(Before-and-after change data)

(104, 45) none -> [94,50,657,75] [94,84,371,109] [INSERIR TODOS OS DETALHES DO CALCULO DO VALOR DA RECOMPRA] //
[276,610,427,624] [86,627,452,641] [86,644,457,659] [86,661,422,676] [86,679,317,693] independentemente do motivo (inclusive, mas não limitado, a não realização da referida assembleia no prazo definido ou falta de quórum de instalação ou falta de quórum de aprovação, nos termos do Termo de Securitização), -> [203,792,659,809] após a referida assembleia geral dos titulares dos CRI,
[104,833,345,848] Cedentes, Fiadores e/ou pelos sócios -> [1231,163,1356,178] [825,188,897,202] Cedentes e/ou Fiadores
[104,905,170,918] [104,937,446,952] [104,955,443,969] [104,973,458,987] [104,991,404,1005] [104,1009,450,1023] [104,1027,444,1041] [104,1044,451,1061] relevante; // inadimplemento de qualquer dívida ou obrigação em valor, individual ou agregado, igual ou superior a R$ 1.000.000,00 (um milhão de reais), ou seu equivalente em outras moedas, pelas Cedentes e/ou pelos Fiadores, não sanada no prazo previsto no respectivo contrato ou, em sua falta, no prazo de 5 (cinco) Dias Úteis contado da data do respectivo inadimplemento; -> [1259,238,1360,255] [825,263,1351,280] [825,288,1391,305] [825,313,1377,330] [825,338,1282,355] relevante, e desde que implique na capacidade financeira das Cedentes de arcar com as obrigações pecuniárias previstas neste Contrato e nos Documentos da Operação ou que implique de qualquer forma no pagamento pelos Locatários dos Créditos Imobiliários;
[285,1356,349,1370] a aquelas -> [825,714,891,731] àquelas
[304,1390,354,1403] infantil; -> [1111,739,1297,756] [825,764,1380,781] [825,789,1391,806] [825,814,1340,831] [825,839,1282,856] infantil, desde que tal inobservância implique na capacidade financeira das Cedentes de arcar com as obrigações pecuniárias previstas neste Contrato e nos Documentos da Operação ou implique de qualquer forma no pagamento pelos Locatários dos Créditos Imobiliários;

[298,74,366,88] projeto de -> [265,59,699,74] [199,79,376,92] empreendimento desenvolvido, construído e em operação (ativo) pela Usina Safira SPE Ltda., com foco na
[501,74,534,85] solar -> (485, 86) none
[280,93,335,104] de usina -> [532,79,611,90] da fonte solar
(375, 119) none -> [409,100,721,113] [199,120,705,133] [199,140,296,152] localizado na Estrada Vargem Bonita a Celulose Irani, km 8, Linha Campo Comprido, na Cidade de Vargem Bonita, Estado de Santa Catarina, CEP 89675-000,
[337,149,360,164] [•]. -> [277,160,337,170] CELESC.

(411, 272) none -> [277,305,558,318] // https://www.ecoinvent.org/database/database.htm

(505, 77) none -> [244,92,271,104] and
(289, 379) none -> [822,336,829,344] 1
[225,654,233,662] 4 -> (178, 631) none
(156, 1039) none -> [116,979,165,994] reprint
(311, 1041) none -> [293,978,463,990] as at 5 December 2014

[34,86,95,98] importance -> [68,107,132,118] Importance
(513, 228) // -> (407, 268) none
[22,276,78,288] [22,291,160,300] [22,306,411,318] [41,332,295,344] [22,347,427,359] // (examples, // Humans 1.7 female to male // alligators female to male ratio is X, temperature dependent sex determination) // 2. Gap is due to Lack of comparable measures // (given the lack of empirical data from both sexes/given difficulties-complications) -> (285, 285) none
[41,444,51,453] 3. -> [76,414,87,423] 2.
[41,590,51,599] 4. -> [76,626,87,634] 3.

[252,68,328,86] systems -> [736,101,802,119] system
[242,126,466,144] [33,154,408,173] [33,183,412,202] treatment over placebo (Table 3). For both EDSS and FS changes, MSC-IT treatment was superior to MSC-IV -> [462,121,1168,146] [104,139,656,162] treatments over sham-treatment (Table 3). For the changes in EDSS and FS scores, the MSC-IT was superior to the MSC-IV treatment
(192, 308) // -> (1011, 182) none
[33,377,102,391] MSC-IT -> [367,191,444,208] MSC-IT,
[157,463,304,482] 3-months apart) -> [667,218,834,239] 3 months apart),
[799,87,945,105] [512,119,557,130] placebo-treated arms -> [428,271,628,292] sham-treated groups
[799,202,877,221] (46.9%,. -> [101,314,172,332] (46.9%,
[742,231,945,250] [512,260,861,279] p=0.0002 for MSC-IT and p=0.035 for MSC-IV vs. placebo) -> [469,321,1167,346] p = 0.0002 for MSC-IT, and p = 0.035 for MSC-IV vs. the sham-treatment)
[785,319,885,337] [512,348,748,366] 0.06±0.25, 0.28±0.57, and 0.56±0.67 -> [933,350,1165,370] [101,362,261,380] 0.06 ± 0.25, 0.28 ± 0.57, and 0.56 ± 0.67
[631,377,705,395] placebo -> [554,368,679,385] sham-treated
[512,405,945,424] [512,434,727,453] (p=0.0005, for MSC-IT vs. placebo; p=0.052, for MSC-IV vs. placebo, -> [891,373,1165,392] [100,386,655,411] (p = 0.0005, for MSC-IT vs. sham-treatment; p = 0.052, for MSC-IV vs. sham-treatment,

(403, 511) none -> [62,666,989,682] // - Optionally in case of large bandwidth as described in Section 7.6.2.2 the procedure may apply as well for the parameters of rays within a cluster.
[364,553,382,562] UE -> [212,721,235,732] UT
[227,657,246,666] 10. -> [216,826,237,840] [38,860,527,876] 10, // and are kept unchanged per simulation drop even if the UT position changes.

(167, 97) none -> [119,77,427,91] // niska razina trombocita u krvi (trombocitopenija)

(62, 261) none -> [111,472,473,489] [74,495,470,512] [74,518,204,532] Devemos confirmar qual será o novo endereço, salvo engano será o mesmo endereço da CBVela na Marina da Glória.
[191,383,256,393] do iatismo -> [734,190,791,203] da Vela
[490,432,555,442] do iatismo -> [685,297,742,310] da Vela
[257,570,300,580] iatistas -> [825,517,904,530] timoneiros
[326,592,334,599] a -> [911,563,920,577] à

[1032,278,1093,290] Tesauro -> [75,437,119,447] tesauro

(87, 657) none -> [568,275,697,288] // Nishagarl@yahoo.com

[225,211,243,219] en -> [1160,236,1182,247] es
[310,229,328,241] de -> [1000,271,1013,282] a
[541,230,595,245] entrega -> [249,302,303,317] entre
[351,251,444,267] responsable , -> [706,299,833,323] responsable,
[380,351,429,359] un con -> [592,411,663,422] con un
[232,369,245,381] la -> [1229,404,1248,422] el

Activity
Find every line in the records above that contains the word "solar", and copy each one.

Result
[501,74,534,85] solar -> (485, 86) none
[280,93,335,104] de usina -> [532,79,611,90] da fonte solar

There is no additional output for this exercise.